** Task data follows **

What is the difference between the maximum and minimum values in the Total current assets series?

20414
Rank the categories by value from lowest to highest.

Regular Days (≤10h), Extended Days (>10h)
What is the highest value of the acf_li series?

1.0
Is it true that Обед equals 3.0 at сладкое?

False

** End of Task data **
** Task data follows **

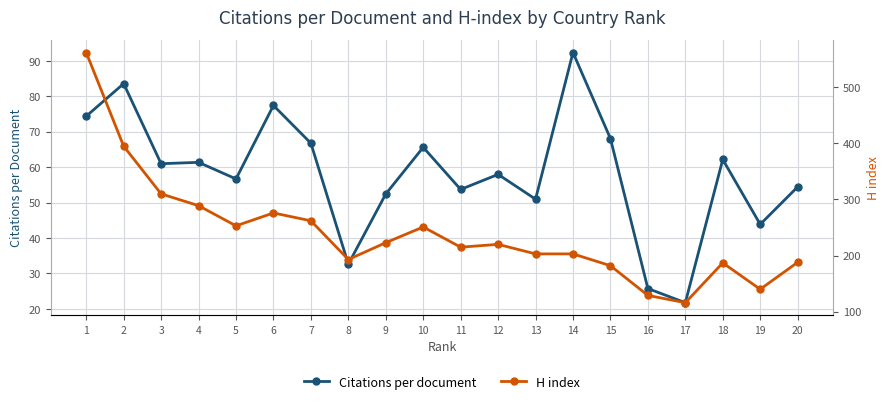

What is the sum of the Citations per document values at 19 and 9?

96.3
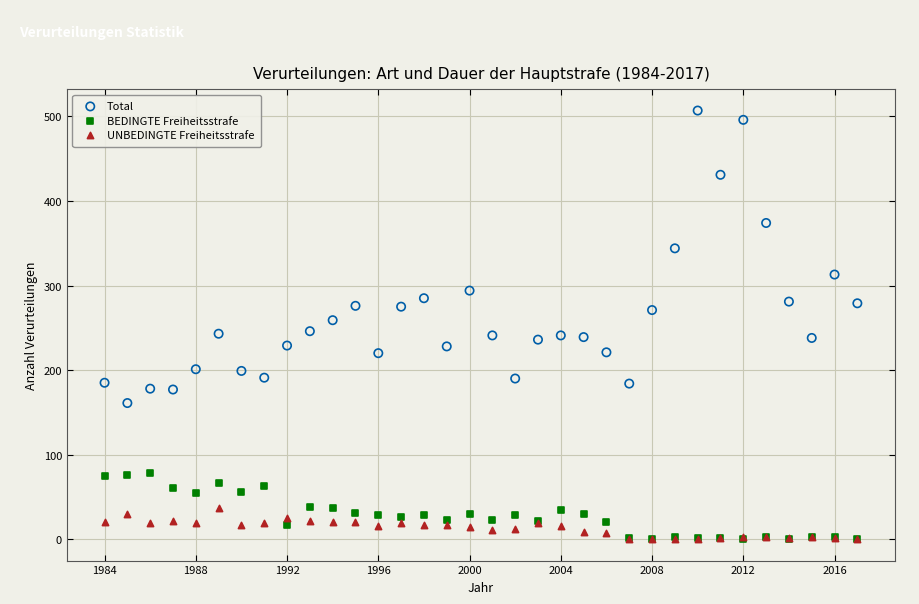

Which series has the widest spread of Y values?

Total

** End of Task data **

▶ [What to do]: Could you rewrite the records, starting at the line containing "Regular Days (≤10h), Extended Days (>10h)" and stopping after the line containing "Is it true that Обед equals 3.0 at сладкое?", with "highest" changed to "lowest" and nothing else altered?

▶ [Exercise solution]:
Regular Days (≤10h), Extended Days (>10h)
What is the lowest value of the acf_li series?

1.0
Is it true that Обед equals 3.0 at сладкое?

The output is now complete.